The Government put South Canterbury Finance majority shareholder Allan Hubbard and his wife Jean under statutory management on June 20, with charitable trusts, Aorangi Securities, and later, Hubbard Management Funds.
Hubbard was the founder, and chairman for life, of South Canterbury Finance (SCF) which went into receivership in August with taxpayers paying out $1.6 billion to investors under the retail deposit guarantee scheme.
Seven trusts were placed under statutory management.
Aorangi received $96 million from investors and $34m of equity from Mr Hubbard.

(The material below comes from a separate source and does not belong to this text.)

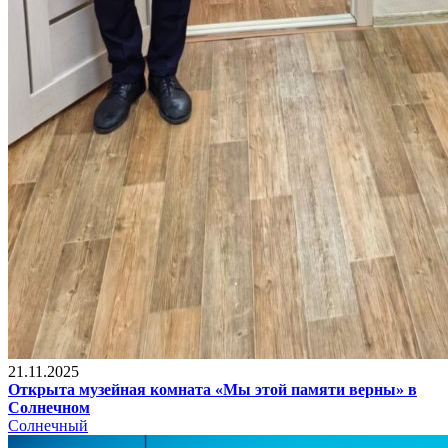
21.11.2025
Открыта музейная комната «Мы этой памяти верны» в
Солнечном
Солнечный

It invested $130m, comprising $83m in farms, $24m in the Te Tua Charitable Trust and $23m in mortgages to a range of business of which $10m is to Southbury Group, a company associated with Mr Hubbard.
Statutory managers Richard Simpson and Trevor Thornton said in their first report that they had found "clear evidence that there is an intricate and complex relationship between the affairs of Aorangi, Te Tua Trust and the affairs of Mr and Mrs Hubbard and other associated entities".

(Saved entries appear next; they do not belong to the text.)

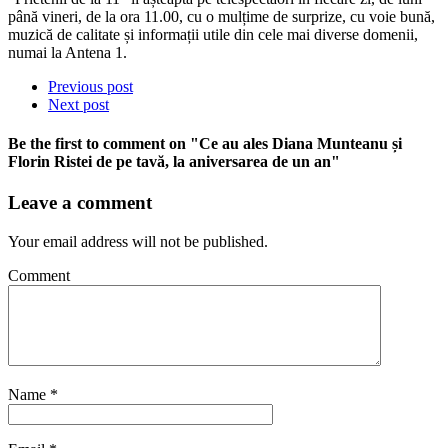
până vineri, de la ora 11.00, cu o mulțime de surprize, cu voie bună,
muzică de calitate și informații utile din cele mai diverse domenii,
numai la Antena 1.
Previous post
Next post
Be the first to comment
on "Ce au ales Diana Munteanu și
Florin Ristei de pe tavă, la aniversarea de un an"
Leave a comment
Your email address will not be published.
Comment
Name
*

In their latest report released this afternoon, Richard Simpson, Trevor Thornton and Graeme McGlinn of Grant Thornton say that "with the help of Mr Hubbard" they had identified a number of assets that may be sold in the short to medium term.
In the longer term they said they were also hopeful of distributing a further 20 cents in the dollar to Aorangi investors by the middle of next year, if they are able to sell these assets at expected values.
"We will not be undertaking a "fire sale" and will only sell if it is in the best interests of the investors and Aorangi," said Richard Simpson in a press statement.
"While the exact amount of the October capital payment to Aorangi investors cannot yet be confirmed, it is pleasing to note that Te Tua Charitable Trust will be able to make a payment of $600,000 to Aorangi," he said.
The assessment of the Aorangi investment portfolio required further loan and property value review work. Possible losses from Southbury and Te Tua could total $25 million. Whether Aorangi investors will recover all their investment will depend on the loan and asset sale process, and the ultimate level of money Hubbard has in Aorangi, said Simpson.
"Finalising the distributions could take a number of years," he said.
The timing of payments for Hubbard Management Funds (HMF) investors was still unclear.
The statutory managers said in today's released that while the HMF share portfolio had performed positively over the last few months, the recent receivership of South Canterbury Finance had had an equally adverse effect on value.
Simpson said: "We have appointed a reputable firm of independent investment advisers and sharebrokers to provide investment advice and assistance in managing the share portfolio of HMF.
"We have been advised that the portfolio appears to have been constructed on a high risk - high return philosophy and until we are able to sell certain investments there is a risk of loss."
Simpson said presently 24 per cent of the current portfolio value was in unlisted entities. Australia-listed investments outside the ASX200 represented almost 24 per cent of the portfolio with a large percentage of the listed portfolio made up of smaller listed company investments "which may be difficult to sell because of limited demand."
Approximately 32 per cent of the portfolio was invested in resource and exploration companies.
Simpson said that there were important legal questions to be considered "as the statutory managers, along with their professional investment advisers, develop strategies to ensure that HMF is carefully wound up in a manner which will maximise the returns to investors whilst reducing the risk in the portfolio."
"The nature of the fund is not clear and although investors may consider they had an individualised portfolio, features of the underlying management of the fund suggest investors' funds were pooled.
Simpson said he was "likely to be seeking the guidance of the Court as to the nature of HMF and the appropriate method for the ultimate distribution of the sale proceeds of HMF assets to investors. "
The next progress report was due at the end of this month.